The women associated with Edgar Allan Poe have been far too many – it would be the best lineup yet if there were, at that time, a 19th century version of “The Dating Game”. Fanny, Annie, Sarah Helen, Sarah Elmira, Mary, Marie Louise, Eliza… I really couldn’t care less how they managed to get involved with the great poet, to be honest. I could only point my interest to the woman he actually married – the young and beautiful Virginia Clemm.
Anyone who has read the life (or parts of it) of Edgar Allan Poe KNOWS for sure that Virginia is Poe’s first cousin, and that she was 13 when he, at 26 or 27, married her. By today’s standards, the marriage was a bit odd but for the time, their relationship was not particularly unusual, though she was slightly young (15 years old was a more common marrying age).
These first-hand witnesses all described Virginia as a beautiful, accomplished, charming young woman of great virtue and integrity, who won over everyone in her acquaintance, and who was clearly adored by her husband. If you read all the accounts given by Poe’s acquaintances, particularly the male ones, the impression is given that, if anything, his “child-wife” was considered a damn sight too good for him. Certainly, she gave him the only happy, stable, romantic relationship he ever knew, and was the only one among his real or alleged sweethearts who loved him wholeheartedly and unselfishly.
Several theories about the Poes still circulate: Maria Clemm (the sister of Poe’s father) may have suggested the pairing and hastened the marriage; the couple may not have consummated their marriage; they may have behaved more like brother and sister than husband and wife (Poe nicknamed her “Sissy”). One theatrical version of the Poes suggests that young Virginia had a sexual fetish for horror stories and sought Poe as a husband (making her the aggressor in the relationship). Friends said they didn’t share a bed for at least the first two years of marriage. By all contemporary accounts, Virginia was beautiful and Poe was devoted to her. He once described her as “a wife, whom I loved as no man ever loved before.”

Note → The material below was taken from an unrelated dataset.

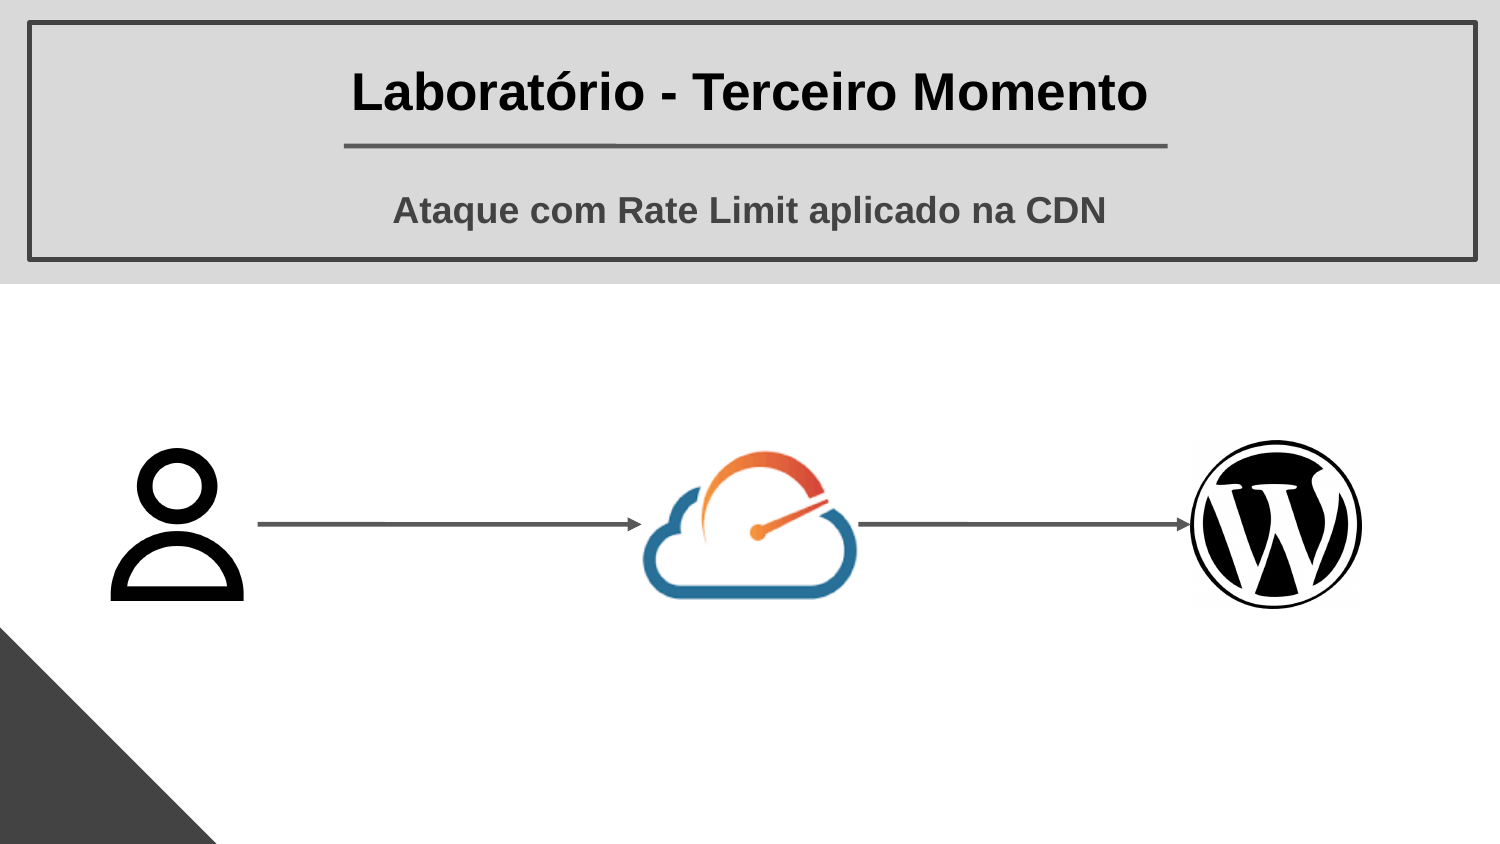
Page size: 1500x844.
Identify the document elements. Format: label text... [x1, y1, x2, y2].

Amidst all these, why has she gotten the worst press of them all?
The fastest reply of any random person hearing the story for the first time would definitely include the words,”but they’re cousins!”, or “…she was 13?!”, and <insert spiteful comment here>.
True, some biographers are hard on the poor girl, but the novelists are even worse. The image of a puerile Virginia vacuously coughing in the background, and further burdening her already bedeviled husband with an unsatisfactory marriage, has been a staple of endless piles of bad fiction.
I refuse to see Virginia that way. This definitely included Poe himself. His August 1835 letter to her and Maria Clemm indisputably proves that Poe desperately loved Virginia and was terrified she might reject him – and unlike the round of engagements-a-go-go he was said to have pursued after her death, he could not have had any ulterior motive in seeking her hand.
The love story of Edgar and Virginia ended rather tragically (she only lived to be 24). Regardless of the malice and scandal these two have caused (then and now), how they saved each other from the demons that surround their lives as cousins and as husband and wife is, in my humble opinion, the most selfless kind of love any human has ever shown.